*** Block opens ***

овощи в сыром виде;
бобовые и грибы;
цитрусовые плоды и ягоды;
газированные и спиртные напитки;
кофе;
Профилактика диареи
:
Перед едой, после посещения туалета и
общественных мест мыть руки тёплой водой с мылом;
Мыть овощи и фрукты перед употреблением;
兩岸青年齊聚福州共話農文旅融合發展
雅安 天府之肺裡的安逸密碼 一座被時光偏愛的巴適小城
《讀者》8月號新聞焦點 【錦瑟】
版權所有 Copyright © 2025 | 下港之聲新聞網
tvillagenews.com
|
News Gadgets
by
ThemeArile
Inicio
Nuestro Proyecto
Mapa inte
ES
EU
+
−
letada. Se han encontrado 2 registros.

*** Block closes ***
*** Block opens ***

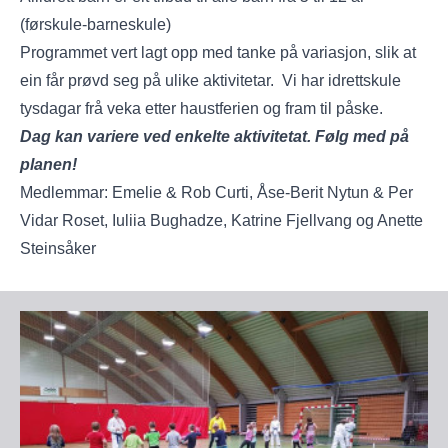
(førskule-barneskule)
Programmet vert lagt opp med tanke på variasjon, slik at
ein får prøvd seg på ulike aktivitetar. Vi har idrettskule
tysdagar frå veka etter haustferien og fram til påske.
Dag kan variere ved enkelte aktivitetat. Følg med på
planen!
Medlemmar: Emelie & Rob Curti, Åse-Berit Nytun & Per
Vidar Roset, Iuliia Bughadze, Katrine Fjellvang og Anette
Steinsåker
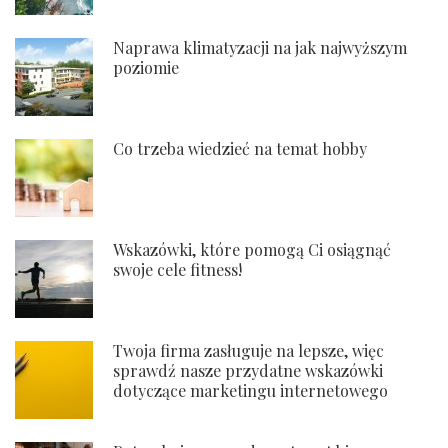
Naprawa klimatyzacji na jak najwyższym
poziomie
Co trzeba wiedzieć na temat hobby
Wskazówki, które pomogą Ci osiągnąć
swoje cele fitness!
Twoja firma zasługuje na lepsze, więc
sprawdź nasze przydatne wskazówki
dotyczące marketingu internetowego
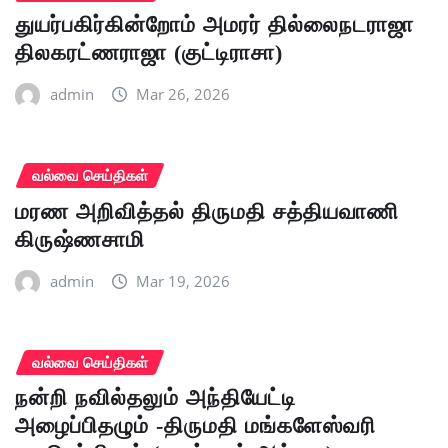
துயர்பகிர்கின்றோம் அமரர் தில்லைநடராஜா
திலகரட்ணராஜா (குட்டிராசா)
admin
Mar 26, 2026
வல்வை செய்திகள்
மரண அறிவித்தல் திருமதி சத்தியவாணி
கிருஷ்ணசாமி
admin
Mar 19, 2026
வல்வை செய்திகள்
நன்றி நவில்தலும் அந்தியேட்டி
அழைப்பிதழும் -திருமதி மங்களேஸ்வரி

*** Block closes ***

• **ASSIGNMENT**
Duplicate the items verbatim, starting with the line that contains "овощи в сыром виде;" and continuing through the line that contains "letada. Se han encontrado 2 registros.".

• **ANSWER TO THIS PROBLEM**
овощи в сыром виде;
бобовые и грибы;
цитрусовые плоды и ягоды;
газированные и спиртные напитки;
кофе;
Профилактика диареи
:
Перед едой, после посещения туалета и
общественных мест мыть руки тёплой водой с мылом;
Мыть овощи и фрукты перед употреблением;
兩岸青年齊聚福州共話農文旅融合發展
雅安 天府之肺裡的安逸密碼 一座被時光偏愛的巴適小城
《讀者》8月號新聞焦點 【錦瑟】
版權所有 Copyright © 2025 | 下港之聲新聞網
tvillagenews.com
|
News Gadgets
by
ThemeArile
Inicio
Nuestro Proyecto
Mapa inte
ES
EU
+
−
letada. Se han encontrado 2 registros.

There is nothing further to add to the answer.